Segment Open

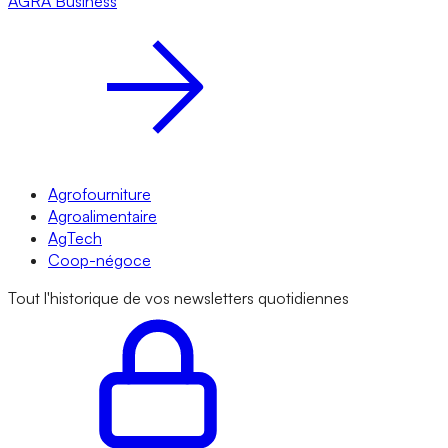
AGRA
Business
Agrofourniture
Agroalimentaire
AgTech
Coop-négoce
Tout l'historique de vos newsletters quotidiennes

Segment Closed

> [PROBLEM DETAILS]: Reproduce every text line of the data above verbatim, leaving the picture out of the output.

> [SOLUTION FOR THIS EXERCISE]:
AGRA
Business
Agrofourniture
Agroalimentaire
AgTech
Coop-négoce
Tout l'historique de vos newsletters quotidiennes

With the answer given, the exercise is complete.